Un savoir à diffuser
Les deux protagonistes le reconnaissent : les connaissances accumulées par le CTIFL étaient parfois mal diffusées. « Les plus mauvais communicants sur les travaux nous concernant, c’était nous-mêmes, reconnaît Laurent Grandin. Désormais, les progrès de la digitalisation permettent une mise à disposition plus facile des informations qui pourraient en partie être diffusées jusqu’au consommateur. » Aller au contact du consommateur, c’est aussi dans les cartons du CTIFL, comme le confirme Jacques Rouchaussé : « Le centre technique sera exposant à la prochaine Foire de Châlons (Marne) du 1er au 11 septembre. Ce sera un premier test. Pas question de blouses blanches, mais nous serons là avec des réponses à la curiosité des consommateurs sur les cultures, la production mais aussi les autres familles de la filière… » Le CTIFL entend aussi avoir une place plus importante à l’occasion du prochain Salon international de l’agriculture (du 24 février au 4 mars 2018).

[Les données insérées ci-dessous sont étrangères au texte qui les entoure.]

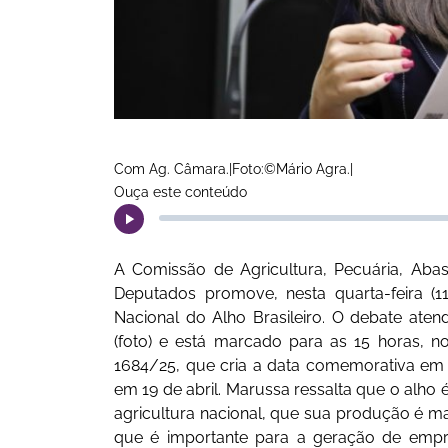
Com Ag. Câmara.|Foto:©Mário Agra.|
Ouça este conteúdo
A Comissão de Agricultura, Pecuária, Ab
Deputados promove, nesta quarta-feira (11
Nacional do Alho Brasileiro. O debate at
(foto) e está marcado para as 15 horas, n
1684/25, que cria a data comemorativa em 
em 19 de abril. Marussa ressalta que o alho 
agricultura nacional, que sua produção é maj
que é importante para a geração de empr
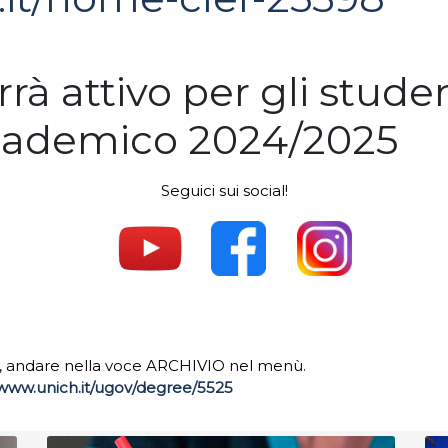
rà attivo per gli stude
ccademico 2024/2025­
Seguici sui social!
.
.
.
017, andare nella voce ARCHIVIO nel menù.
/www.unich.it/ugov/degree/5525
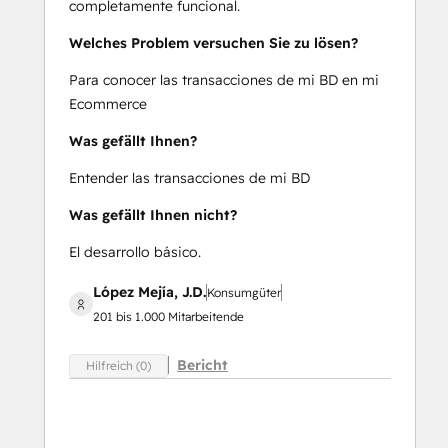
completamente funcional.
Welches Problem versuchen Sie zu lösen?
Para conocer las transacciones de mi BD en mi
Ecommerce
Was gefällt Ihnen?
Entender las transacciones de mi BD
Was gefällt Ihnen nicht?
El desarrollo básico.
López Mejía, J.D.
Konsumgüter
201 bis 1.000 Mitarbeitende
Bericht
Hilfreich (0)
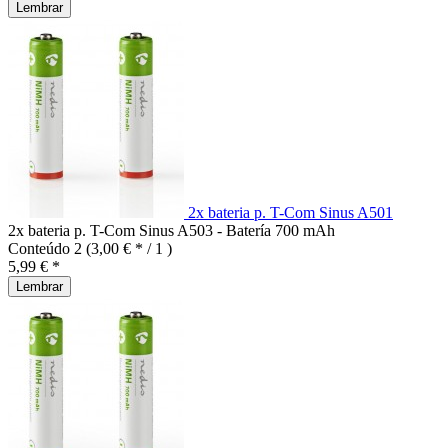
Lembrar
2x bateria p. T-Com Sinus A501
2x bateria p. T-Com Sinus A503 - Batería 700 mAh
Conteúdo
2
(3,00 € * / 1 )
5,99 € *
Lembrar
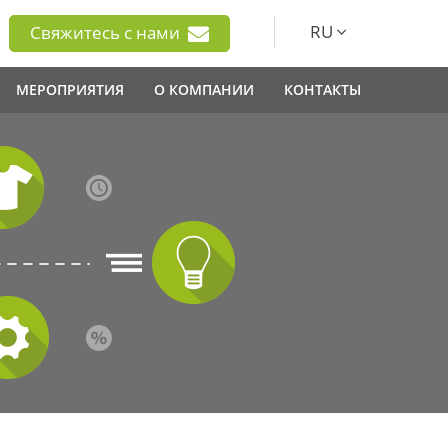
RU
Свяжитесь с нами
МЕРОПРИЯТИЯ
О КОМПАНИИ
КОНТАКТЫ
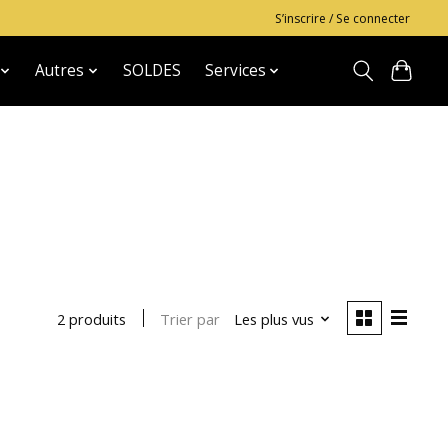
S’inscrire / Se connecter
Autres
SOLDES
Services
Trier par
Les plus vus
2 produits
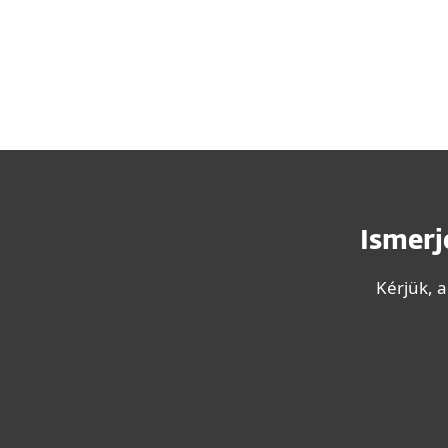
Ismerj
Kérjük,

« En France, on ne gagnera pas sur le terrain des bas coûts, mais sur celui de l'innovation et de la recherche », Laurent Grandin, vice-président d'Interfel au titre de l'UNCGFL.
Nouvelle donne pour les stations régionales
Les stations régionales d’expérimentations (33 en 2016) font partie du réseau de la recherche f&l. Le rapport d’Hervé Piaton (cf. FLD hebdo du 2 mars), ingénieur des Ponts, des Eaux et des Forêts, a souligné leurs faiblesses et la menace sur leur pérennité mais aussi leur fort potentiel de recherche. Jacques Rouchaussé détaille ce que serait la nouvelle architecture du réseau :
Regroupement des stations (déjà en cours) et fermeture de certaines : « Il faut pouvoir renforcer celles qui marchent bien, aider celles qui peuvent continuer leur activité et accompagner celles qui ne le peuvent plus. Nous n’avons plus les moyens d’avoir quatre ou cinq stations dans une zone de quelques kilomètres. »
Stations “partenaire” du CTIFL : « Un ingénieur CTIFL y serait délégué pour mettre en œuvre un programme défini par l’ensemble de la filière. Les propositions seraient détaillées financièrement. Il n’est plus question d’avoir des “électrons libres” lançant des expérimentations non validées ! »
Stations “associées” ponctuellement : « Nous sommes en train de recenser les compétences. Mais, clairement, si la station est plus compétente que le centre régional sur un sujet, c’est elle qui mènera l’expérimentation. »
Cette réforme sera partagée et discutée lors d’un séminaire réunissant le conseil d’administration du CTIFL et les présidents des stations d’expérimentation.